Background: To derive and validate a machine learning (ML) prediction model of acute kidney injury (AKI) that could be used for AKI surveillance and management to improve clinical outcomes.

Methods: This retrospective cohort study was conducted in Fuwai Hospital, including patients aged 18 years and above undergoing cardiac surgery admitted between January 1, 2017, and December 31, 2018. Seventy percent of the observations were randomly selected for training and the remaining 30% for testing. The demographics, comorbidities, laboratory examination parameters, and operation details were used to construct a prediction model for AKI by logistic regression and eXtreme gradient boosting (Xgboost). The discrimination of each model was assessed on the test cohort by the area under the receiver operator characteristic (AUROC) curve, while calibration was performed by the calibration plot.

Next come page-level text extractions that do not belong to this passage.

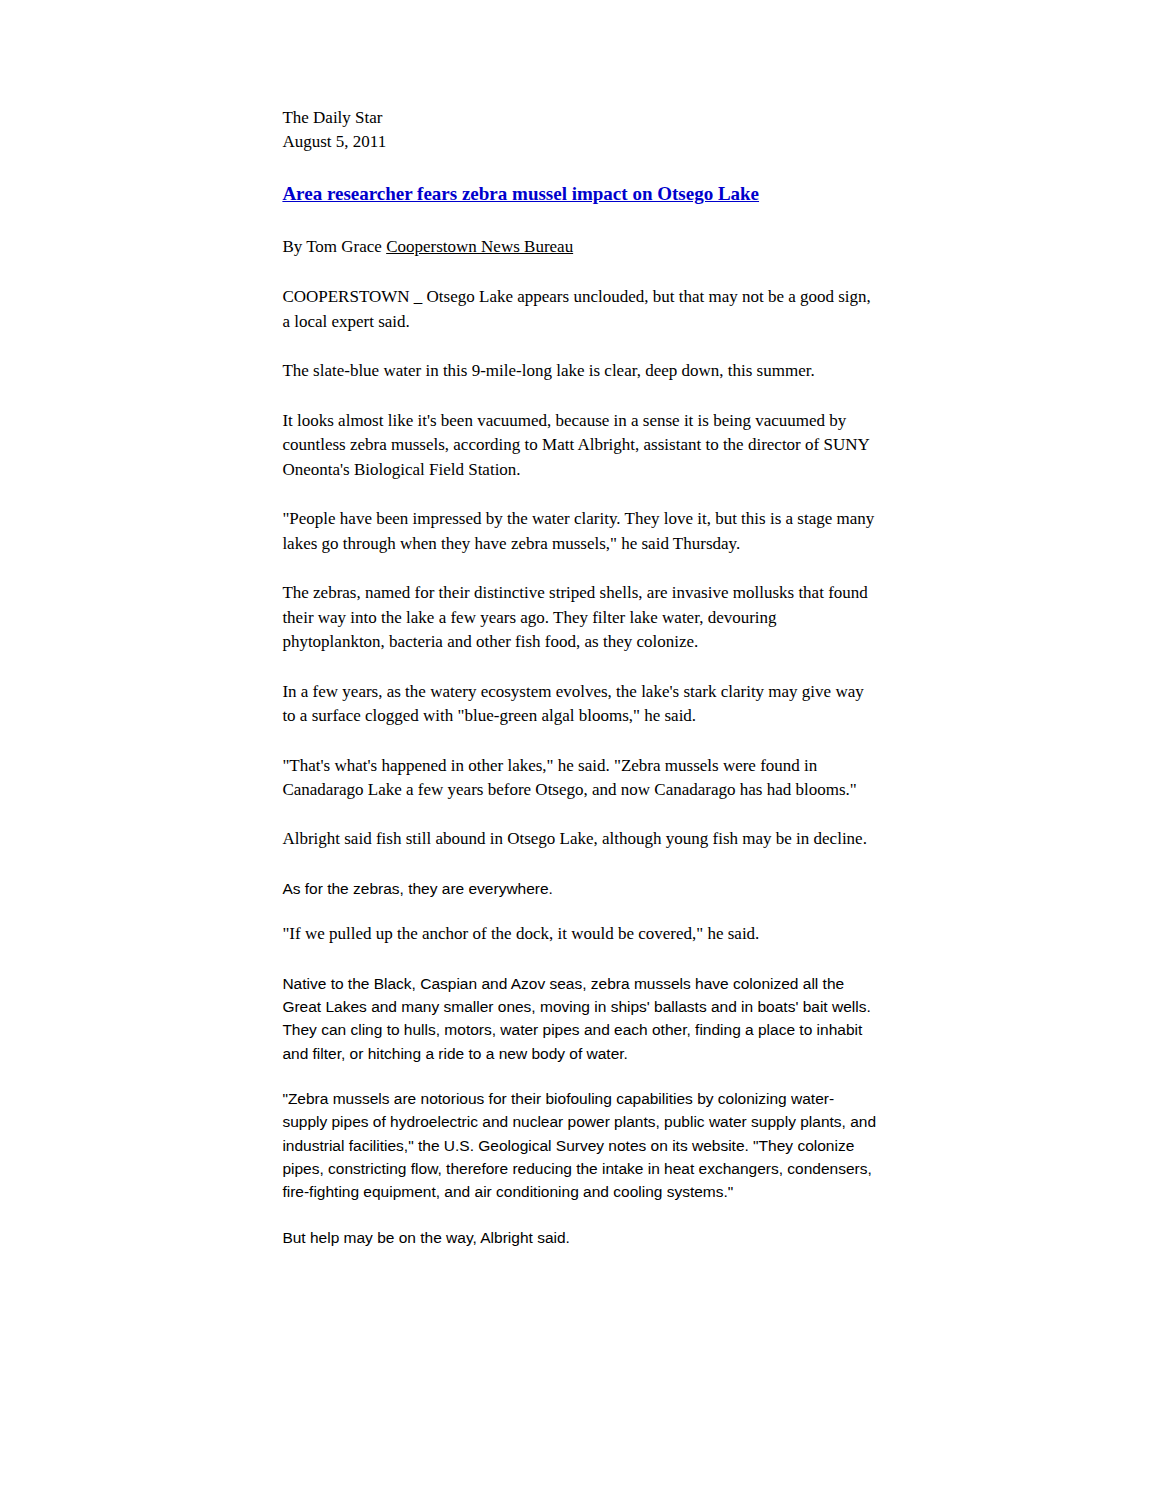The Daily Star
August 5, 2011
Area researcher fears zebra mussel impact on Otsego Lake
By Tom Grace Cooperstown News Bureau
COOPERSTOWN _ Otsego Lake appears unclouded, but that may not be a good sign, a local expert said.
The slate-blue water in this 9-mile-long lake is clear, deep down, this summer.
It looks almost like it's been vacuumed, because in a sense it is being vacuumed by countless zebra mussels, according to Matt Albright, assistant to the director of SUNY Oneonta's Biological Field Station.
"People have been impressed by the water clarity. They love it, but this is a stage many lakes go through when they have zebra mussels," he said Thursday.
The zebras, named for their distinctive striped shells, are invasive mollusks that found their way into the lake a few years ago. They filter lake water, devouring phytoplankton, bacteria and other fish food, as they colonize.
In a few years, as the watery ecosystem evolves, the lake's stark clarity may give way to a surface clogged with "blue-green algal blooms," he said.
"That's what's happened in other lakes," he said. "Zebra mussels were found in Canadarago Lake a few years before Otsego, and now Canadarago has had blooms."
Albright said fish still abound in Otsego Lake, although young fish may be in decline.
As for the zebras, they are everywhere.
"If we pulled up the anchor of the dock, it would be covered," he said.
Native to the Black, Caspian and Azov seas, zebra mussels have colonized all the Great Lakes and many smaller ones, moving in ships' ballasts and in boats' bait wells. They can cling to hulls, motors, water pipes and each other, finding a place to inhabit and filter, or hitching a ride to a new body of water.
"Zebra mussels are notorious for their biofouling capabilities by colonizing water-supply pipes of hydroelectric and nuclear power plants, public water supply plants, and industrial facilities," the U.S. Geological Survey notes on its website. "They colonize pipes, constricting flow, therefore reducing the intake in heat exchangers, condensers, fire-fighting equipment, and air conditioning and cooling systems."
But help may be on the way, Albright said.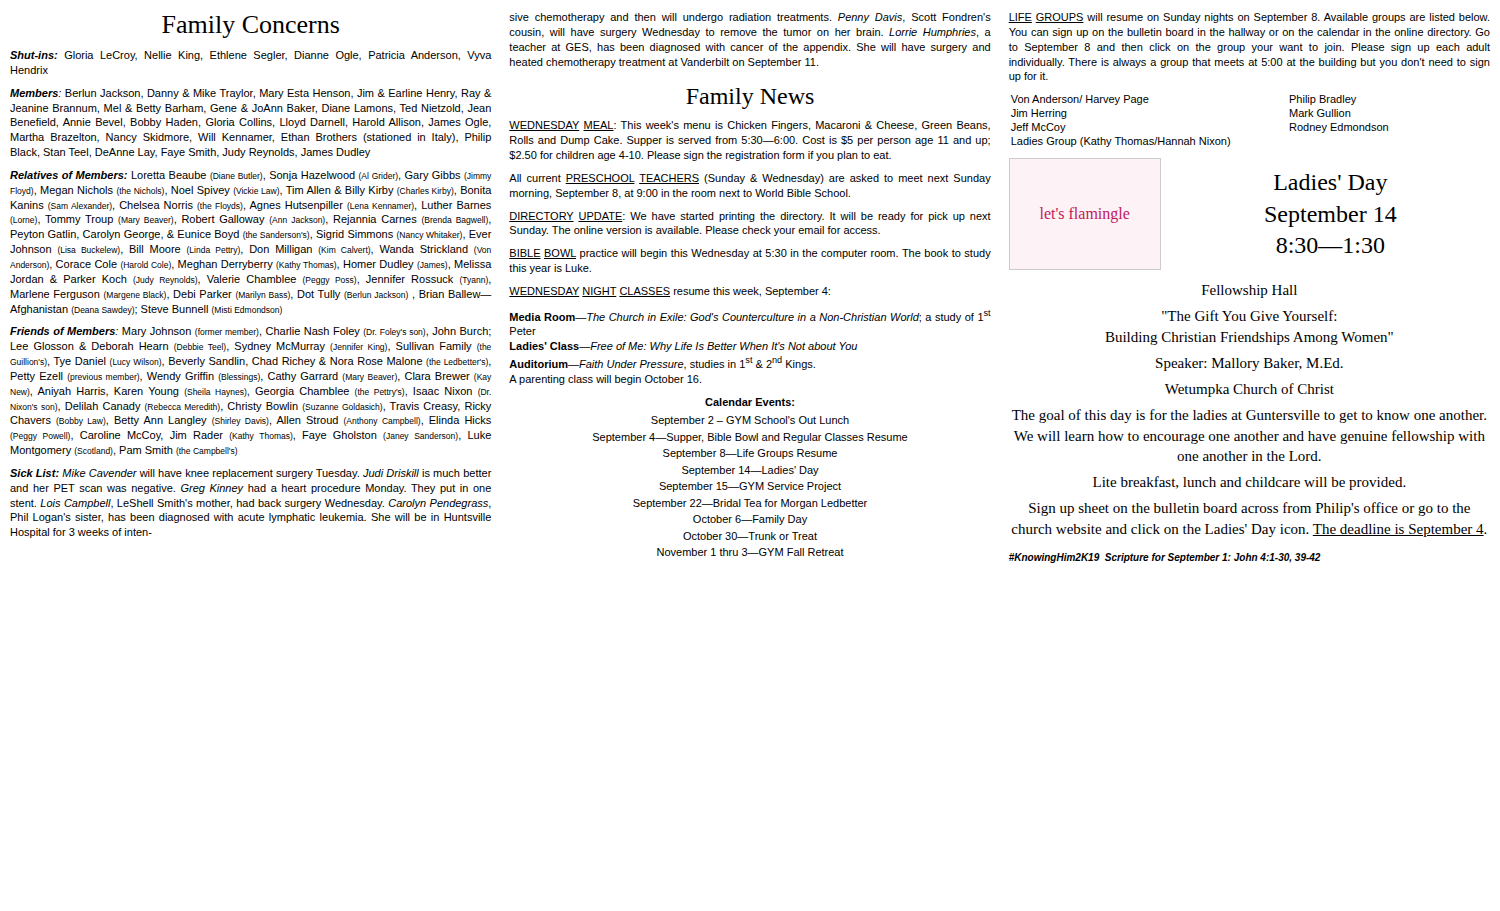Family Concerns
Shut-ins: Gloria LeCroy, Nellie King, Ethlene Segler, Dianne Ogle, Patricia Anderson, Vyva Hendrix
Members: Berlun Jackson, Danny & Mike Traylor, Mary Esta Henson, Jim & Earline Henry, Ray & Jeanine Brannum, Mel & Betty Barham, Gene & JoAnn Baker, Diane Lamons, Ted Nietzold, Jean Benefield, Annie Bevel, Bobby Haden, Gloria Collins, Lloyd Darnell, Harold Allison, James Ogle, Martha Brazelton, Nancy Skidmore, Will Kennamer, Ethan Brothers (stationed in Italy), Philip Black, Stan Teel, DeAnne Lay, Faye Smith, Judy Reynolds, James Dudley
Relatives of Members: Loretta Beaube (Diane Butler), Sonja Hazelwood (Al Grider), Gary Gibbs (Jimmy Floyd), Megan Nichols (the Nichols), Noel Spivey (Vickie Law), Tim Allen & Billy Kirby (Charles Kirby), Bonita Kanins (Sam Alexander), Chelsea Norris (the Floyds), Agnes Hutsenpiller (Lena Kennamer), Luther Barnes (Lorne), Tommy Troup (Mary Beaver), Robert Galloway (Ann Jackson), Rejannia Carnes (Brenda Bagwell), Peyton Gatlin, Carolyn George, & Eunice Boyd (the Sanderson's), Sigrid Simmons (Nancy Whitaker), Ever Johnson (Lisa Buckelew), Bill Moore (Linda Pettry), Don Milligan (Kim Calvert), Wanda Strickland (Von Anderson), Corace Cole (Harold Cole), Meghan Derryberry (Kathy Thomas), Homer Dudley (James), Melissa Jordan & Parker Koch (Judy Reynolds), Valerie Chamblee (Peggy Poss), Jennifer Rossuck (Tyann), Marlene Ferguson (Margene Black), Debi Parker (Marilyn Bass), Dot Tully (Berlun Jackson) , Brian Ballew—Afghanistan (Deana Sawdey); Steve Bunnell (Misti Edmondson)
Friends of Members: Mary Johnson (former member), Charlie Nash Foley (Dr. Foley's son), John Burch; Lee Glosson & Deborah Hearn (Debbie Teel), Sydney McMurray (Jennifer King), Sullivan Family (the Guillion's), Tye Daniel (Lucy Wilson), Beverly Sandlin, Chad Richey & Nora Rose Malone (the Ledbetter's), Petty Ezell (previous member), Wendy Griffin (Blessings), Cathy Garrard (Mary Beaver), Clara Brewer (Kay New), Aniyah Harris, Karen Young (Sheila Haynes), Georgia Chamblee (the Pettry's), Isaac Nixon (Dr. Nixon's son), Delilah Canady (Rebecca Meredith), Christy Bowlin (Suzanne Goldasich), Travis Creasy, Ricky Chavers (Bobby Law), Betty Ann Langley (Shirley Davis), Allen Stroud (Anthony Campbell), Elinda Hicks (Peggy Powell), Caroline McCoy, Jim Rader (Kathy Thomas), Faye Gholston (Janey Sanderson), Luke Montgomery (Scotland), Pam Smith (the Campbell's)
Sick List: Mike Cavender will have knee replacement surgery Tuesday. Judi Driskill is much better and her PET scan was negative. Greg Kinney had a heart procedure Monday. They put in one stent. Lois Campbell, LeShell Smith's mother, had back surgery Wednesday. Carolyn Pendegrass, Phil Logan's sister, has been diagnosed with acute lymphatic leukemia. She will be in Huntsville Hospital for 3 weeks of inten-
sive chemotherapy and then will undergo radiation treatments. Penny Davis, Scott Fondren's cousin, will have surgery Wednesday to remove the tumor on her brain. Lorrie Humphries, a teacher at GES, has been diagnosed with cancer of the appendix. She will have surgery and heated chemotherapy treatment at Vanderbilt on September 11.
Family News
WEDNESDAY MEAL: This week's menu is Chicken Fingers, Macaroni & Cheese, Green Beans, Rolls and Dump Cake. Supper is served from 5:30—6:00. Cost is $5 per person age 11 and up; $2.50 for children age 4-10. Please sign the registration form if you plan to eat.
All current PRESCHOOL TEACHERS (Sunday & Wednesday) are asked to meet next Sunday morning, September 8, at 9:00 in the room next to World Bible School.
DIRECTORY UPDATE: We have started printing the directory. It will be ready for pick up next Sunday. The online version is available. Please check your email for access.
BIBLE BOWL practice will begin this Wednesday at 5:30 in the computer room. The book to study this year is Luke.
WEDNESDAY NIGHT CLASSES resume this week, September 4:
Media Room—The Church in Exile: God's Counterculture in a Non-Christian World; a study of 1st Peter
Ladies' Class—Free of Me: Why Life Is Better When It's Not about You
Auditorium—Faith Under Pressure, studies in 1st & 2nd Kings.
A parenting class will begin October 16.
Calendar Events:
September 2 – GYM School's Out Lunch
September 4—Supper, Bible Bowl and Regular Classes Resume
September 8—Life Groups Resume
September 14—Ladies' Day
September 15—GYM Service Project
September 22—Bridal Tea for Morgan Ledbetter
October 6—Family Day
October 30—Trunk or Treat
November 1 thru 3—GYM Fall Retreat
LIFE GROUPS will resume on Sunday nights on September 8. Available groups are listed below. You can sign up on the bulletin board in the hallway or on the calendar in the online directory. Go to September 8 and then click on the group your want to join. Please sign up each adult individually. There is always a group that meets at 5:00 at the building but you don't need to sign up for it.
| Von Anderson/ Harvey Page | Philip Bradley |
| Jim Herring | Mark Gullion |
| Jeff McCoy | Rodney Edmondson |
| Ladies Group (Kathy Thomas/Hannah Nixon) |
let's flamingle
Ladies' Day
September 14
8:30—1:30
Fellowship Hall
"The Gift You Give Yourself:
Building Christian Friendships Among Women"
Speaker: Mallory Baker, M.Ed.
Wetumpka Church of Christ
The goal of this day is for the ladies at Guntersville to get to know one another. We will learn how to encourage one another and have genuine fellowship with one another in the Lord.
Lite breakfast, lunch and childcare will be provided.
Sign up sheet on the bulletin board across from Philip's office or go to the church website and click on the Ladies' Day icon. The deadline is September 4.
#KnowingHim2K19 Scripture for September 1: John 4:1-30, 39-42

Results: A total of 15,880 patients were enrolled in this study, and 4845 (30.5%) had developed AKI. Xgboost model had the higher discriminative ability compared with logistic regression (AUROC, 0.849 [95% CI, 0.837-0.861] vs 0.803[95% CI 0.790-0.817], <0.001) in the test dataset. The estimated glomerular filtration (eGFR) and creatine on intensive care unit (ICU) arrival are the two most important prediction parameters. A SHAP summary plot was used to illustrate the effects of the top 15 features attributed to the Xgboost model.

Conclusion: ML models can provide clinical decision support to determine which patients should focus on perioperative preventive treatment to preemptively reduce acute kidney injury by predicting which patients are not at risk.